Section VII wore me out.  I was interested for the first six poems, as all were about birds, and I thought perhaps an interesting and perhaps poetic motif might emerge.  Nope.  Just six excellent poems on birds and then – pff! – hodge-podge, and, as hodge-podge goes, bland.  Oh well.  Not bothering with the last poem of the book.  It annoyed me, and it’s long.  Instead three bird poems, all new to me and all quite enjoyable.  (Corbies are crows or ravens, by the way.)

An Approach to Literature
Brooks, Purser, Warren

The Twa Corbies
As I was walking all alane,
I heard twa corbies makin a mane;
The tane unto the ither say,
"Whar sall we gang and dine the-day?"

"In ahint yon auld fail dyke,
I wot there lies a new slain knight;
And nane do ken that he lies there,
But his hawk, his hound an his lady fair."

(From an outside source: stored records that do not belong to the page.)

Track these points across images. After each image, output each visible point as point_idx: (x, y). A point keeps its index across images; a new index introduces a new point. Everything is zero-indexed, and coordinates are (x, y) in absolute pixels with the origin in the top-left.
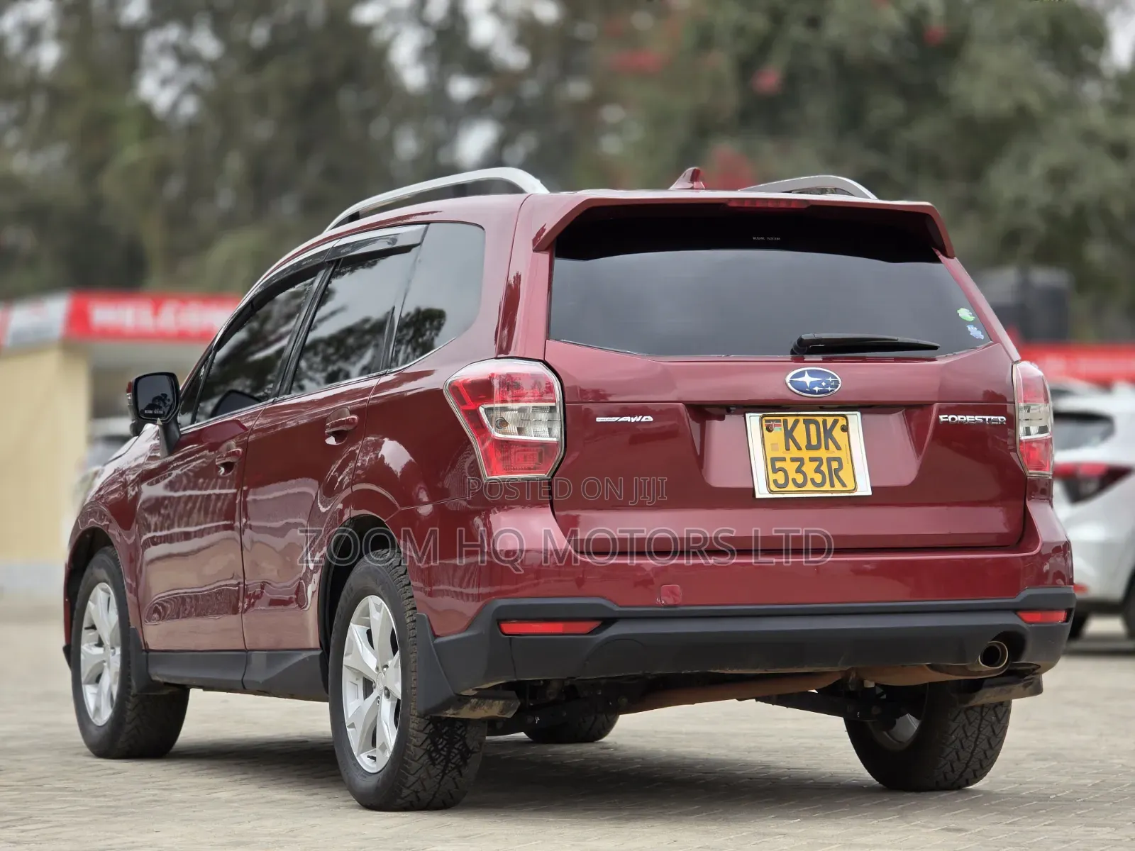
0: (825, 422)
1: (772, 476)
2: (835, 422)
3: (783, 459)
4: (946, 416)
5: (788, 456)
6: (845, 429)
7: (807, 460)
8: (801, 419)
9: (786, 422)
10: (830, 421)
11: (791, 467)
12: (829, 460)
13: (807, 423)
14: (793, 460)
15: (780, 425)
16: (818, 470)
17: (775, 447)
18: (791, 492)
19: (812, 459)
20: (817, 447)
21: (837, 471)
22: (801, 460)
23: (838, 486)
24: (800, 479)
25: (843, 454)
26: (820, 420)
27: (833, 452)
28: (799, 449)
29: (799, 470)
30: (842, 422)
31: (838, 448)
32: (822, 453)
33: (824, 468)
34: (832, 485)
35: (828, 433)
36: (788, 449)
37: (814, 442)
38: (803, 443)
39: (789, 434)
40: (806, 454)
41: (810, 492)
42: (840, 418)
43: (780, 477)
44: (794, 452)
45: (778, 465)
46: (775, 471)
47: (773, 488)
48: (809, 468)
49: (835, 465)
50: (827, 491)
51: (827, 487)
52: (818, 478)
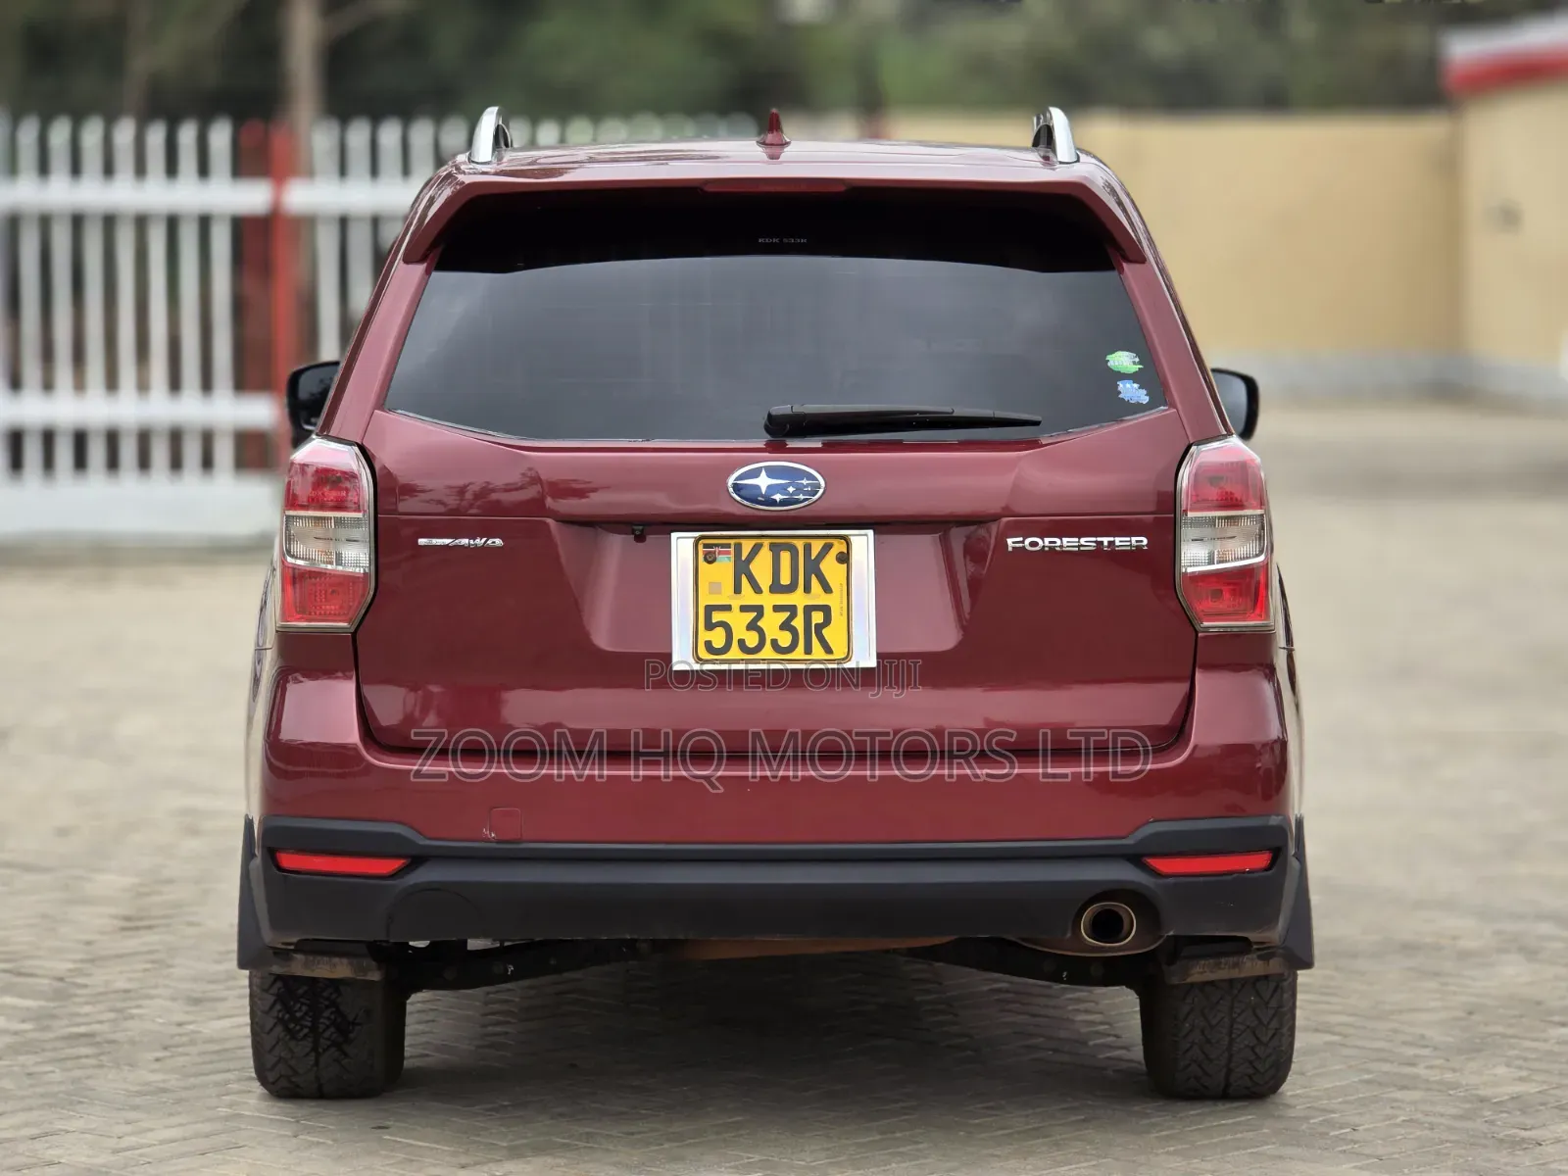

"His hound is tae the huntin gane,
His hawk tae fetch the wild-fowl hame, 
His lady's tain anither mate,
So we may mak oor dinner swate."

"Ye'll sit on his white hause-bane,
And I'll pike oot his bonny blue een;
Wi ae lock o his gowden hair 
We'll theek oor nest whan it grows bare."

"Mony a one for him makes mane,
But nane sall ken whar he is gane;
Oer his white banes, whan they are bare,
The wind sall blaw for evermair."

The Oven Bird
Robert Frost
There is a singer everyone has heard,
Loud, a mid-summer and a mid-wood bird,
Who makes the solid tree trunks sound again.
He says that leaves are old and that for flowers
Mid-summer is to spring as one to ten.
He says the early petal-fall is past
When pear and cherry bloom went down in showers
On sunny days a moment overcast;
And comes that other fall we name the fall.
He says the highway dust is over all.
The bird would cease and be as other birds
But that he knows in singing not to sing.
The question that he frames in all but words
Is what to make of a diminished thing. 

William Carlos Williams
My townspeople, beyond in the great world,
Are many with whom it were far more
Profitable for me to live than here with you.
These whirr about me calling, calling!
And for my own part I answer them loud as I can,
But they, being free pass!
I remain! Therefore, listen!
For you will not soon have another singer

First I say this: You have seen
The strange birds, have you not, that sometimes
Rest upon our river in winter?
Let them cause you to think well then of the storms
That drive many to shelter. These things
Do not happen without reason.

And next thing I say is this:
I saw an eagle once circling against the clouds
Over one of our principal churches
Easter, it was a beautiful day!
Three gulls came from above the river
And crossed slowly seaward!
Oh, I know you have your own hymns, I have heard them
And because I knew they invoked some great protector
I could not be angry with you, no matter
How much they outraged true music

You see, it is not necessary for us to leap at each other,
And, as I told you, in the end
The gulls moved seaward very quietly.


  1. "The question ... is what to make of a diminished thing." Can't tell you how many times I've wondered this.

  2. I really love that poem of Frost's--you know, the more I read it.